DATA FOR REVIEW START

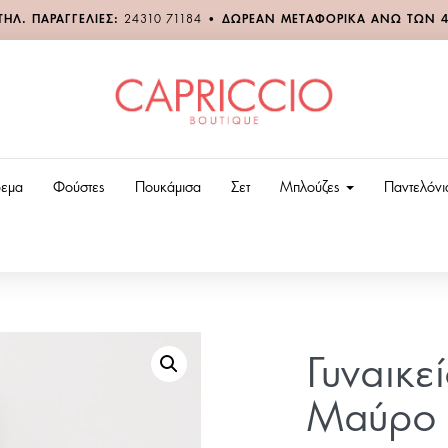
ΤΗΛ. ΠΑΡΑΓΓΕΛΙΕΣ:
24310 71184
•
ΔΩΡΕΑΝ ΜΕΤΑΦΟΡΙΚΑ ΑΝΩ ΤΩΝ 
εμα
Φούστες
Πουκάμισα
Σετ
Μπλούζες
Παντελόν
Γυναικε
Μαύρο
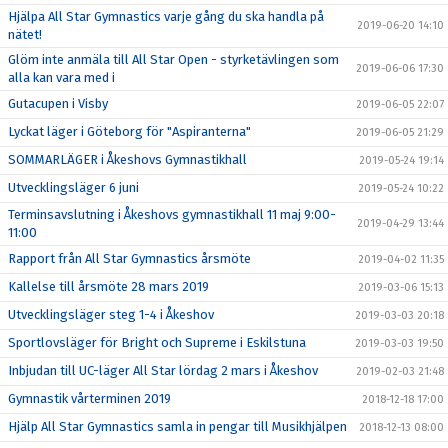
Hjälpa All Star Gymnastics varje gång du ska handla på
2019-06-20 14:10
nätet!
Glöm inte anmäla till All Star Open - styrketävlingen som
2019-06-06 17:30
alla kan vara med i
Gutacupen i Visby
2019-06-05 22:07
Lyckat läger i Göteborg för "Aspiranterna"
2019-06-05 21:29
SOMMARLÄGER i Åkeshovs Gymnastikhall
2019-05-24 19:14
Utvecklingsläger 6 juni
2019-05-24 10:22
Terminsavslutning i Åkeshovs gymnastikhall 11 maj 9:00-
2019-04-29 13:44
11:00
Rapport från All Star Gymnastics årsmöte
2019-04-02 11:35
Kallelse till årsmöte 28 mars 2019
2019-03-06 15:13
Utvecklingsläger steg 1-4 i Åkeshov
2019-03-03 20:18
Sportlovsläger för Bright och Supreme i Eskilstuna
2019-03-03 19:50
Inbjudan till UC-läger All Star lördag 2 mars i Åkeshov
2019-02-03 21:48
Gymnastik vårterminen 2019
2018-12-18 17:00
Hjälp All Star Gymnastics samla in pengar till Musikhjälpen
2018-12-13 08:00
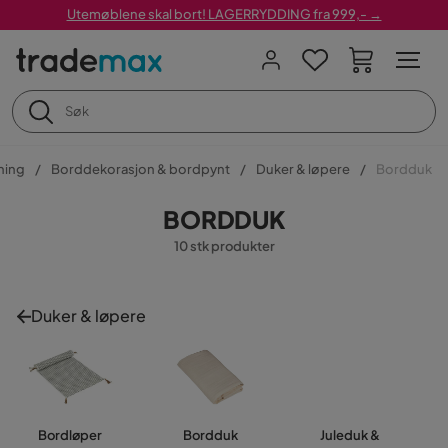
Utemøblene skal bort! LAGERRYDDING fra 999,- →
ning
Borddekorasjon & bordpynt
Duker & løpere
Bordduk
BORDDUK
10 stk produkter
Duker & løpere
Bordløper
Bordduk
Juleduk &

DATA FOR REVIEW END
DATA FOR REVIEW START

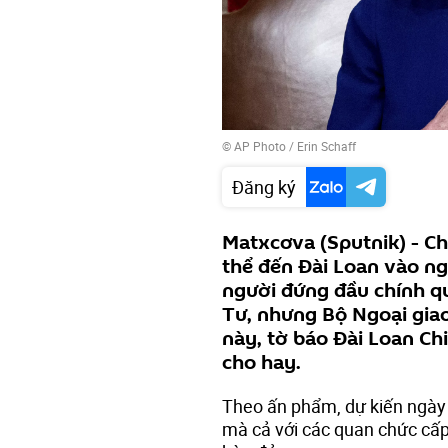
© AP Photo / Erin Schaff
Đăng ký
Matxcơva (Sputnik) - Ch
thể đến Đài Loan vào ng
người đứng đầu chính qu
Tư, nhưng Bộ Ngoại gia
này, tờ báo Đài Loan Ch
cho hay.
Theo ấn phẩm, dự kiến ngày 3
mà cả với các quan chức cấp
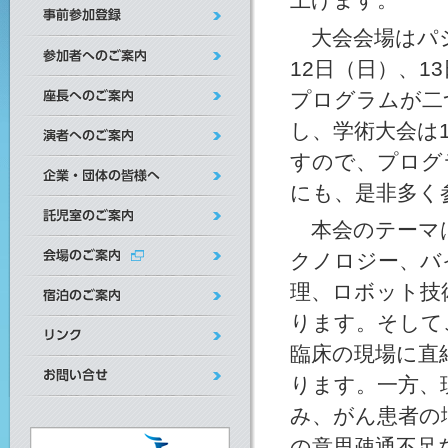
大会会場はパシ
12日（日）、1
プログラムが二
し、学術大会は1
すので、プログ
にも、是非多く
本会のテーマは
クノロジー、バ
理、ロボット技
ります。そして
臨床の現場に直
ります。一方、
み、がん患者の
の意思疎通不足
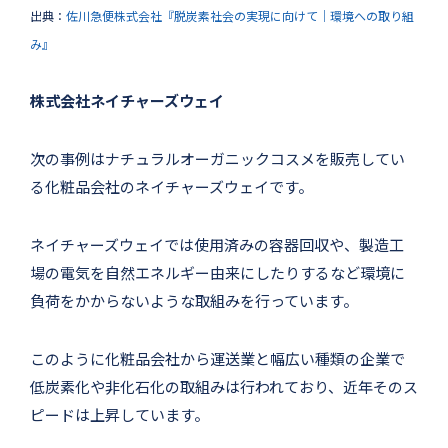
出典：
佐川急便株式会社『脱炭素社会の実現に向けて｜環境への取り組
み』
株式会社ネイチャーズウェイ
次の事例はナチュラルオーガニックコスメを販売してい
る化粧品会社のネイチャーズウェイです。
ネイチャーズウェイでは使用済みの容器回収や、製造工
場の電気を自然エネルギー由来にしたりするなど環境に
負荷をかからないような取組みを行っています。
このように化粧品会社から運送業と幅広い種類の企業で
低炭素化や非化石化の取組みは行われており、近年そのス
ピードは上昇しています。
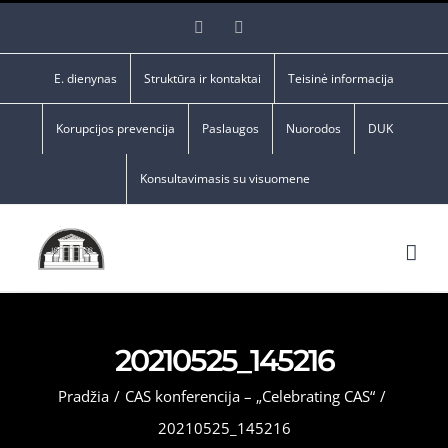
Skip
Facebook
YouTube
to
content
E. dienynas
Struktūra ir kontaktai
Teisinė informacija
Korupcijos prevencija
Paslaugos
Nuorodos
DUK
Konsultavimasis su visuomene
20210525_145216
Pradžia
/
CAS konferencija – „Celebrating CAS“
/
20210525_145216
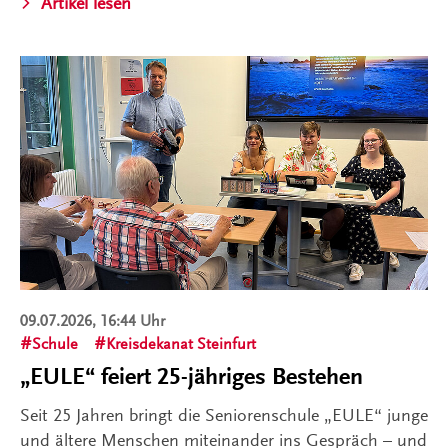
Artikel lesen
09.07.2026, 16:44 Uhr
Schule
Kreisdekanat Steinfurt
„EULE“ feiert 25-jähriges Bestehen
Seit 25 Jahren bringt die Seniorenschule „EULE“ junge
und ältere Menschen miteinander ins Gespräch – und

DATA FOR REVIEW END

◆ EXERCISE ◆
Go through the records above, find each line with the string "till", and copy it.

◆ EXERCISE OUTPUT ◆
Glöm inte anmäla till All Star Open - styrketävlingen som
Kallelse till årsmöte 28 mars 2019
Inbjudan till UC-läger All Star lördag 2 mars i Åkeshov
Hjälp All Star Gymnastics samla in pengar till Musikhjälpen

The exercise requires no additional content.